## REQUIREMENT
For the word "subsection", return each line of the data in which it occurs.

####################

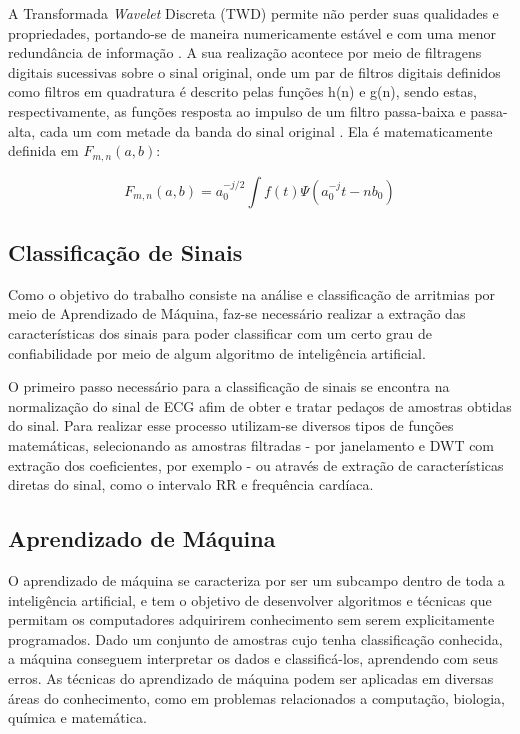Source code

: \documentclass[conference]{IEEEtran}
\begin{document}
A Transformada \textit{Wavelet} Discreta (TWD) permite não perder suas qualidades e propriedades, portando-se de maneira numericamente estável e com uma menor redundância de informação \cite{silva06}. A sua realização acontece por meio de filtragens digitais sucessivas sobre o sinal
original, onde um par de filtros digitais definidos como filtros em quadratura é descrito pelas funções h(n) e g(n), sendo estas, respectivamente, as funções resposta ao impulso de um filtro passa-baixa e passa-alta, cada um com metade da banda do sinal original \cite{castelano06}. Ela é matematicamente definida em $F_{m,n}(a,b)$:

\[ 	F_{m,n}(a,b) = a_{0}^{-j/2}\int f(t)\Psi (a_{0}^{-j}t - nb_{0}) \]

\subsection{Classificação de Sinais}
Como o objetivo do trabalho consiste na análise e classificação de arritmias por meio de Aprendizado de Máquina, faz-se necessário realizar a extração das características dos sinais para poder classificar com um certo grau de confiabilidade por meio de algum algoritmo de inteligência artificial.

O primeiro passo necessário para a classificação de sinais se encontra na normalização do sinal de ECG afim de obter e tratar pedaços de amostras obtidas do sinal. Para realizar esse processo utilizam-se diversos tipos de funções matemáticas, selecionando as amostras filtradas - por janelamento e DWT com extração dos coeficientes, por exemplo - ou através de extração de características diretas do sinal, como o intervalo RR e frequência cardíaca.

\subsection{Aprendizado de Máquina}

O aprendizado de máquina se caracteriza por ser um subcampo dentro de toda a inteligência artificial, e tem o objetivo de desenvolver algoritmos e técnicas que permitam os computadores adquirirem conhecimento sem serem explicitamente programados. Dado um conjunto de amostras cujo tenha classificação conhecida, a máquina conseguem interpretar os dados e classificá-los, aprendendo com seus erros. \cite{morellato08}As técnicas do aprendizado de máquina podem ser aplicadas em diversas áreas do conhecimento, como em problemas relacionados a computação, biologia, química e matemática.\cite{morellato08}
\end{document}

####################

## PROBLEM SOLUTION
\subsection{Classificação de Sinais}
\subsection{Aprendizado de Máquina}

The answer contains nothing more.